Being a feminist Dad for me has meant not reducing my daughter's body to an object-to-be-protected... as some extension of my property. It's about encouraging and nurturing spaces for her to self-actualize as she believes will benefit the life she's building FOR HERSELF. There's a way that feminism, unfortunately, re-objectifies the female body in its effort not to. We reduce women to the parts we wish to "protect" even as we critique objectification. It's a very paternalistic, patriarchal, and patronizing gesture. Shay has grown into a full-figured woman. Men and women alike look at her with desire...on and off stage. I can no longer pretend not to notice. She has evolved into quite a beautiful young woman. I recall a recent play (Rivera's "Sonnets for an Old Century")-- a role she understated a bit, though she appears prominently appears in the first scene-- her first lines including the repetition of "sex", replete with suggestive and matching gyrations. At Spoken Word events, I witness how she now gives a brief disclaimer if I'm in the room and she's performing a new piece that I may find provocative or sexual in nature... but I'm getting used to it. I suppose she's a lot like her Dad in some ways. How could I ever exalt my freedom to spit, rap, speak, be and become in the ways I have over the years, before her eyes, and expect less from her? And this is the irony of true equality-- one that enables me to take a critical look at all my feminist leanings, and flip them in a way that suggests: "It's her body, and she'll live like she wants to"...even if it doesn't jive with anyone's "feminist agenda". About this, I am proud. I experience great pride in the woman I helped raise every time I see her perform or hear about her work from others.

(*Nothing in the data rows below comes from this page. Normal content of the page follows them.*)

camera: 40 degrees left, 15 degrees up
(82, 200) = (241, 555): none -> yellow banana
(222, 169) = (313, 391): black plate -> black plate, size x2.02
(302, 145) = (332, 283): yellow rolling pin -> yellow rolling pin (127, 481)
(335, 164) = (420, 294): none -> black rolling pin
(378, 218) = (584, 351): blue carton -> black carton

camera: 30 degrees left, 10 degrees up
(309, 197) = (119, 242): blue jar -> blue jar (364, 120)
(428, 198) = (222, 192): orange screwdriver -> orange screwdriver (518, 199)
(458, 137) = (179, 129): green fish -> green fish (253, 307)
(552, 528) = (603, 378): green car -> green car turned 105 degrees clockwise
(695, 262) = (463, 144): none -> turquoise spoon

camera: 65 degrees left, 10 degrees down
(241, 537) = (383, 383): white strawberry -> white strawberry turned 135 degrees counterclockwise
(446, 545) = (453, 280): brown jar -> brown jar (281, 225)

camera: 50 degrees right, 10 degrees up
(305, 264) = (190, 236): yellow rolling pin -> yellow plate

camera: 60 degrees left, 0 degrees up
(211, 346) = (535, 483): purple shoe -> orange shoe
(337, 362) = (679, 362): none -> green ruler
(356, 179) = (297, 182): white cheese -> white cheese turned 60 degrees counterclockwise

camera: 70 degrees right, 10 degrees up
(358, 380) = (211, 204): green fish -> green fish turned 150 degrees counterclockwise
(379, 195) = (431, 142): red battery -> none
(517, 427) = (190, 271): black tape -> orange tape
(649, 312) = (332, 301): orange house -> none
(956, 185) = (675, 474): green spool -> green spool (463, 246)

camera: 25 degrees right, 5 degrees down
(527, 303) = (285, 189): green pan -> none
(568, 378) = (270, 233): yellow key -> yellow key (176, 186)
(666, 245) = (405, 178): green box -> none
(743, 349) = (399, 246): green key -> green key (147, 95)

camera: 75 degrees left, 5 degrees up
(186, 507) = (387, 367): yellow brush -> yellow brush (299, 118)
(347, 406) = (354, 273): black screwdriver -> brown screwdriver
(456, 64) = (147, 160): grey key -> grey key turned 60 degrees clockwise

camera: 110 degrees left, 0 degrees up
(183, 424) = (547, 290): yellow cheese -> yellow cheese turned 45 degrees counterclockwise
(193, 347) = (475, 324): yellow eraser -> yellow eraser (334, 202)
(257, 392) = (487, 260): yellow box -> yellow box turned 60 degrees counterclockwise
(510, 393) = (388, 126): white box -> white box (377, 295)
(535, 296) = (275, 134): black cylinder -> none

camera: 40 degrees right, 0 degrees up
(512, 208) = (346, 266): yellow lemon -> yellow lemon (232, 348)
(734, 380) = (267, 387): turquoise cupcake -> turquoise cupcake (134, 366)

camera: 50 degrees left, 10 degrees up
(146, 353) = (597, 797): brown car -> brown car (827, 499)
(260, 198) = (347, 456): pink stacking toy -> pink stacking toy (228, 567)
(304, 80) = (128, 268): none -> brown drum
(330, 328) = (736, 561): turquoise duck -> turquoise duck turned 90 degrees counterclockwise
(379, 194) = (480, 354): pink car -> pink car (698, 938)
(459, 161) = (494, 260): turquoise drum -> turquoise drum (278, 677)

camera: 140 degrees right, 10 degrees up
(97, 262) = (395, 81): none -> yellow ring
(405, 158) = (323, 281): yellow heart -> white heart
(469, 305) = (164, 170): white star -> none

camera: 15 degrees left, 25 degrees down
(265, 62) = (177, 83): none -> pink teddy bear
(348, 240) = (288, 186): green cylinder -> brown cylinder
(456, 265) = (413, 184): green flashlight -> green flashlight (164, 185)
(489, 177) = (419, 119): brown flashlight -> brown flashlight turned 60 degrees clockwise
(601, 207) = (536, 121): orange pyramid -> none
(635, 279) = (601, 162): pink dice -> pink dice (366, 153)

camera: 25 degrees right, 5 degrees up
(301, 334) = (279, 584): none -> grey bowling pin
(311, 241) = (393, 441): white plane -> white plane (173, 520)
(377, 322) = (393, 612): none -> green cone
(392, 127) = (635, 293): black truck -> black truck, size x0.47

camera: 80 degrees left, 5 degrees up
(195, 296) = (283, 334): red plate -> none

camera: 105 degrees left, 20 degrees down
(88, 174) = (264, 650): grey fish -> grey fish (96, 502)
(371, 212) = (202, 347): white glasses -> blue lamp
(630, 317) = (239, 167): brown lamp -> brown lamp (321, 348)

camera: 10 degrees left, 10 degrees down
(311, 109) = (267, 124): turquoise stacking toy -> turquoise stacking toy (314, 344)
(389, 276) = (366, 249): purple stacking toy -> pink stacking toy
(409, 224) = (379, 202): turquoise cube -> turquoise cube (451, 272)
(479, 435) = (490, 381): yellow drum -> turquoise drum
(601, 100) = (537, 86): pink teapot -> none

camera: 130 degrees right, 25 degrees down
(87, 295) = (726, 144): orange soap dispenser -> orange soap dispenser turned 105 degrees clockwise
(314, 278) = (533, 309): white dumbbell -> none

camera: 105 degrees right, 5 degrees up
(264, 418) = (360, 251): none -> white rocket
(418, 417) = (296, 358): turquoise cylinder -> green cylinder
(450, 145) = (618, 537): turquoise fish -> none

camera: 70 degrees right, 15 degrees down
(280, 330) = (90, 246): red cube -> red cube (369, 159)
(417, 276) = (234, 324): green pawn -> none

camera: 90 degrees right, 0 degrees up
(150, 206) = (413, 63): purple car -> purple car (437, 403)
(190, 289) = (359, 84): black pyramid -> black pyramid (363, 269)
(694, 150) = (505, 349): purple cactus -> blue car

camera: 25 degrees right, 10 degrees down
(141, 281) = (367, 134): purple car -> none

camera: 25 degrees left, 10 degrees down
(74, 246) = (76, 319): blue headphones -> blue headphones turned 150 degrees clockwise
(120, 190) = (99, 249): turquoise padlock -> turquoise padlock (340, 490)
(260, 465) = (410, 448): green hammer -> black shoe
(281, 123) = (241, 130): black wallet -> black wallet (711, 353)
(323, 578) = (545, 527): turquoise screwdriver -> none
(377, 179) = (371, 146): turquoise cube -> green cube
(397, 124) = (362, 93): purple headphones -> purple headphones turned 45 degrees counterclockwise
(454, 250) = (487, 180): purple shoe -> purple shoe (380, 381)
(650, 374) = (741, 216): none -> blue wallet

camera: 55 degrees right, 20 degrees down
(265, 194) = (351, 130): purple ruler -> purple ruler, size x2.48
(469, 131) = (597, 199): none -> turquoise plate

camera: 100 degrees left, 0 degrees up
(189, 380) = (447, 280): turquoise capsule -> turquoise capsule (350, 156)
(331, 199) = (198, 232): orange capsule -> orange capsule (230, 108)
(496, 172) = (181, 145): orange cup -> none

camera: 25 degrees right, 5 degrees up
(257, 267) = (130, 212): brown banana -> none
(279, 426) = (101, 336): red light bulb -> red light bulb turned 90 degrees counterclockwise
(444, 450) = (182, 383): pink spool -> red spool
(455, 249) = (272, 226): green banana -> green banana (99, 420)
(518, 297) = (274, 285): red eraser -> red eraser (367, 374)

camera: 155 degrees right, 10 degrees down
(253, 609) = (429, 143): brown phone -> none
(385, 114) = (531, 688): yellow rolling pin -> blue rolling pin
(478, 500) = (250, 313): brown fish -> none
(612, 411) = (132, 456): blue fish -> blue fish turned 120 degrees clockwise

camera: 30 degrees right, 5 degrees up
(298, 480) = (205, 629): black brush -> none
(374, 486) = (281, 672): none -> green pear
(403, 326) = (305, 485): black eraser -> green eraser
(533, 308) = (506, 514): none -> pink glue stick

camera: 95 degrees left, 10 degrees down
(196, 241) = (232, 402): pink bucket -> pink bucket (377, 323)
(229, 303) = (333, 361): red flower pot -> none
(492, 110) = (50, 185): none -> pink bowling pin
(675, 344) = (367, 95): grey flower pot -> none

Often, people are unsurprised by our kinship. Shay has not been an object or extension of my own movements through life, but a trailblazer creating a legacy of her own that will surely surpass my body of work, give how early she started. She is a being, full of freedom, with choices to make-- some of which I may not agree with. Recently we had a discussion about Beyonce and the mixed messaging lyrically she gives to young girls who "run the world" if through sometimes self-objectifying manipulations. I suggest that self-objectification for gain or favor is, ultimately, "a woman's choice". She suggests "choice", shaped by coercive market demands or by necessity, isn't really choice. It's partially my fault she thinks this way: critically. I'll take partial credit, owning that she very much has a mind of her own-- whatever my minimal influence. Most importantly, Shay Matestky knows she has my love and support-- something my mother has given to me, despite our differences on certain issues. And isn't this the point of feminism and true equality? That each man and woman have the ability to fulfill his or her own destiny as they see fit, with full control of their bodies, full freedom to fly, sit still, soar? What a life! What a wonderful, amazing, beautifully-ugly, tragic-joyful way to experience it all, accept it all. What else is feminism, if not a commitment to full, human freedom?